Voorts moeten maatregelen worden genomen om de reïntegratie van sportlui op
de arbeidsmarkt na afloop van hun sportcarrière te vergemakkelijken en de
systemen voor de opleiding van sportfunctionarissen in de lidstaten nauwer op
elkaar te doen aansluiten. Bovendien wil de Commissie de strijd tegen
dopinggebruik opvoeren (zie IP99/917).
Het juridische kader voor de sport moet worden verduidelijkt
Ten slotte vraagt de Commissie het juridische kader voor de sport te
verduidelijken.

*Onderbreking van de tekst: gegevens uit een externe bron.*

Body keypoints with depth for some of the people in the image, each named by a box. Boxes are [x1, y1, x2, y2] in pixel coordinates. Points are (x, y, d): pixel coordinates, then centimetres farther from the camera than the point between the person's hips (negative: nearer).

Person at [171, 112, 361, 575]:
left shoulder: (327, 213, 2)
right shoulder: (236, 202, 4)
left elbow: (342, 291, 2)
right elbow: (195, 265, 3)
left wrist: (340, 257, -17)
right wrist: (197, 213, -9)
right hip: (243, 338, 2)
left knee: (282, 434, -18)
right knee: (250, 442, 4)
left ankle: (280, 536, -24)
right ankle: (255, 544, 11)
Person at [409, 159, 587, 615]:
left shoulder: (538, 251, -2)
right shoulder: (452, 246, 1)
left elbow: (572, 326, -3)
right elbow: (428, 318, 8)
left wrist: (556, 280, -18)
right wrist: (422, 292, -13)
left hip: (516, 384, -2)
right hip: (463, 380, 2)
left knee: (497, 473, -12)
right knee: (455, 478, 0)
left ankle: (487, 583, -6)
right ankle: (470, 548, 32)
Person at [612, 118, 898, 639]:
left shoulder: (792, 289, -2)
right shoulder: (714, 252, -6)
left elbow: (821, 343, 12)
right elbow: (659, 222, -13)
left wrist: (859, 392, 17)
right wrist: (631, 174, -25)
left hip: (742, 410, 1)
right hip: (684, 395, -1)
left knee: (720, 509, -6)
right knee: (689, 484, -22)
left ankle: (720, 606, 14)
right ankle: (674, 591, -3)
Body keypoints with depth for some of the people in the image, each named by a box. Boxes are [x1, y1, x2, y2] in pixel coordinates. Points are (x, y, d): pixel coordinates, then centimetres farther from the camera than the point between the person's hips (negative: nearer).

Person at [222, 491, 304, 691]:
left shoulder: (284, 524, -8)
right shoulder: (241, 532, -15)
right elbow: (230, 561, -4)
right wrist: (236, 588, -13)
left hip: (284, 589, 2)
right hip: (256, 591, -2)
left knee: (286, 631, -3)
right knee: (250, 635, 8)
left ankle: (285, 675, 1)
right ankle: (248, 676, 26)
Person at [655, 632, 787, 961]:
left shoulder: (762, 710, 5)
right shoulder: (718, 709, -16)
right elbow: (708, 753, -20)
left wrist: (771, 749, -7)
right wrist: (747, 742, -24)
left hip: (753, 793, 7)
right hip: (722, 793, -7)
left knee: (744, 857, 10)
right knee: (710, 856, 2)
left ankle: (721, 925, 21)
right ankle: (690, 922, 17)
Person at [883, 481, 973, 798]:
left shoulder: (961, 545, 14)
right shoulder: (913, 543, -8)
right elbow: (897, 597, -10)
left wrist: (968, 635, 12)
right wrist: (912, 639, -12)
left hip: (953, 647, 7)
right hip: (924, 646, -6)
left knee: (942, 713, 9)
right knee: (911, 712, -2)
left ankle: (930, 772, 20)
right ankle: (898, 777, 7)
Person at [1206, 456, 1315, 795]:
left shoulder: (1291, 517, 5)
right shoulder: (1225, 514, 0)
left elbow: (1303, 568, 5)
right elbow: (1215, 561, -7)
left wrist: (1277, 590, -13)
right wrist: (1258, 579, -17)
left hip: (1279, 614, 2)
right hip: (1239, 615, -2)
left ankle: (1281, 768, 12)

Op die manier kan de sportsector zich aan de nieuwe economische
omstandigheden aanpassen zonder dat de waarden van het Europese sportmodel
verloren gaan. Hoewel het Verdrag geen specifiek artikel over sport bevat, is het
gemeenschapsrecht – en met name het mededingingsrecht en de beginselen van
de interne markt – wel degelijk van toepassing op de sportsector. Het feit dat de
spanningen tussen het gemeenschapsrecht en de sport toenemen (de collectieve
verkoop van televisierechten, het arrest-Bosman), maakt in elk geval duidelijk dat
de Gemeenschap op juridisch vlak meer rekening moet houden met het specifieke
karakter van de sport. Het verslag wijst erop dat de regels van het Verdrag de
sportbonden er niet van weerhouden maatregelen te nemen. Voorwaarde is wel
dat deze maatregelen billijk en noodzakelijk zijn, niet tot discriminatie leiden en in
verhouding tot het nagestreefde doel staan. Voorts preciseert het Verdrag welke
praktijken op grond van de mededingingsregels in principe verboden zijn. Bedoeld
zijn onder meer sponsorovereenkomsten die een bepaald marktsegment
monopoliseren, en internationale transfersystemen waarbij spelers worden
getransfereerd tegen een transfersom die niet in verhouding tot de kosten van hun
opleiding staat. Anderzijds kunnen een aantal praktijken waarop de
mededingingsregels van toepassing zijn, in aanmerking komen voor een
vrijstellingsregeling. Voorbeelden zijn transfersystemen op basis van objectief
berekende transfersommen en in tijd en omvang beperkte exclusieve
uitzendrechten. De Commissie vraagt ook na te gaan in hoever een verband kan
worden gelegd tussen de collectieve verkoop van uitzendrechten enerzijds en de
financiële solidariteit tussen amateur- en beroepssport en de opleiding van jonge
sportlui anderzijds.
Ook de lidstaten en de sportorganisaties moeten maatregelen nemen om het
juridische kader voor de sport te verduidelijken.